«Les techniques de management tendent à évacuer la colère», selon la philosophe Sophie Galabru
Dans « Le Visage de nos colères », la docteure en philosophie Sophie Galabru critique une forme de bienveillance hypocrite à l’œuvre dans certaines entreprises.
L'Usine Nouvelle. - Vous évoquez dans votre livre l’injonction à rester « cool » au travail. Y a-t-il une place pour la colère au bureau ?

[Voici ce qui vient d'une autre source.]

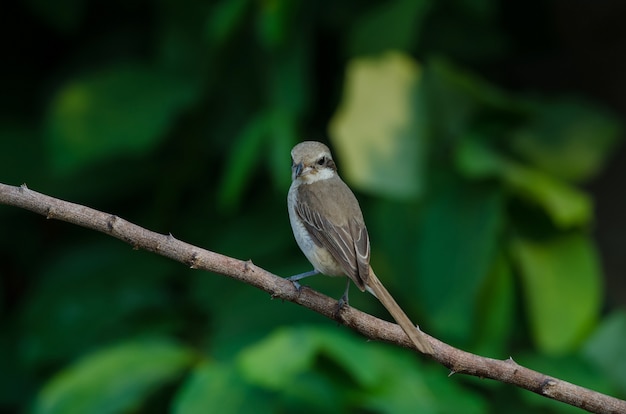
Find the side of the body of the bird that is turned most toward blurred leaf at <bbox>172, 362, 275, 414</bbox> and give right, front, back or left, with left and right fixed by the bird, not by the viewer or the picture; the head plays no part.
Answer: front

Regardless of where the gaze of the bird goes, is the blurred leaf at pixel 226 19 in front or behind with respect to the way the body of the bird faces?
in front

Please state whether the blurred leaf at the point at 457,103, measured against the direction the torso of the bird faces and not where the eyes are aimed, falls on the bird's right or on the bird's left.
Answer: on the bird's right

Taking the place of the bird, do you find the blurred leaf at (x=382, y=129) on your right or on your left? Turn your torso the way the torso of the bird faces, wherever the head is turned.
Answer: on your right

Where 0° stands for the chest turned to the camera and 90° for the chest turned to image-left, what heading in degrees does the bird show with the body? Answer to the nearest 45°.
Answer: approximately 135°

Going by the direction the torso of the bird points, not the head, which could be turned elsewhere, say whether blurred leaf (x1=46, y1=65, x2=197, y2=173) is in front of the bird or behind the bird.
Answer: in front

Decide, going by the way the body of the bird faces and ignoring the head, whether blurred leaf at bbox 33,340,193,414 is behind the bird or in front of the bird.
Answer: in front

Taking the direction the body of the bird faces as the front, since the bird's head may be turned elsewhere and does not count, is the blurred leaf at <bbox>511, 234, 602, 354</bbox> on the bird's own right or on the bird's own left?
on the bird's own right
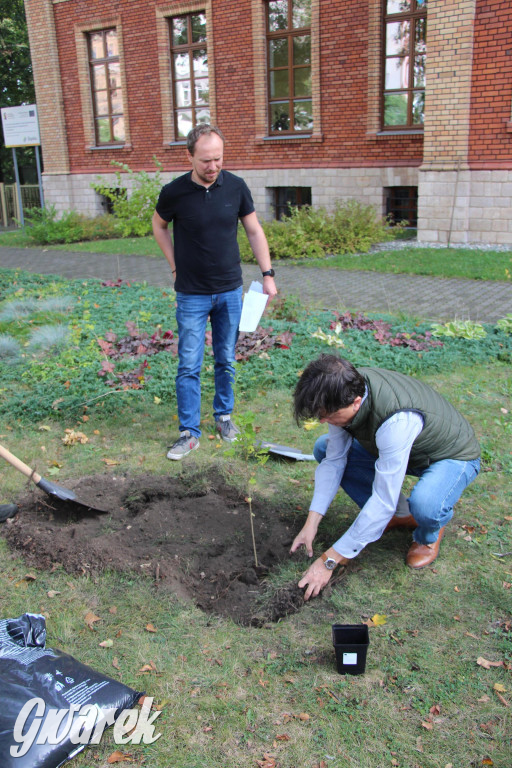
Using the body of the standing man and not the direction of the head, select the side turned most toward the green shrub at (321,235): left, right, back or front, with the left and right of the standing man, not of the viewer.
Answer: back

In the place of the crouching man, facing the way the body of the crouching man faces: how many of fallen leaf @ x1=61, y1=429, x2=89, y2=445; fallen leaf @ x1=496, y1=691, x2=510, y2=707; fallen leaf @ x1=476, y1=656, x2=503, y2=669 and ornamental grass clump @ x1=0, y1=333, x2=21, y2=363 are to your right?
2

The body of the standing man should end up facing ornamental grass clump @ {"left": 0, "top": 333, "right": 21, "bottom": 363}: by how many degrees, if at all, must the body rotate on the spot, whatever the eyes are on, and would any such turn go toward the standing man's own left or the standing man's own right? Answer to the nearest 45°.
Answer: approximately 135° to the standing man's own right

Sophie Galabru. - Sous l’influence de la psychologie positive et de l’essor du développement personnel, les techniques de management encouragent la bienveillance et la joie au travail. À l’inverse, elles tendent à évacuer les revendications, la conflictualité, et donc la colère. Les ateliers de communication non violente en sont une illustration. Ils visent à convertir les revendications et l’énervement en patience, docilité, voire soumission. L’idée est d’invisibiliser les rapports de force au sein d’une entreprise en culpabilisant émotionnellement le salarié au lieu d’admettre qu’il y a un problème avec la direction, le manager ou un autre salarié. L’injonction à la communication non violente est d’autant plus paradoxale que le personnel RH et les managers peuvent user de leur côté d’une violence plus ou moins discrète et sournoise, par exemple en ne communiquant pas clairement ou en licenciant brutalement.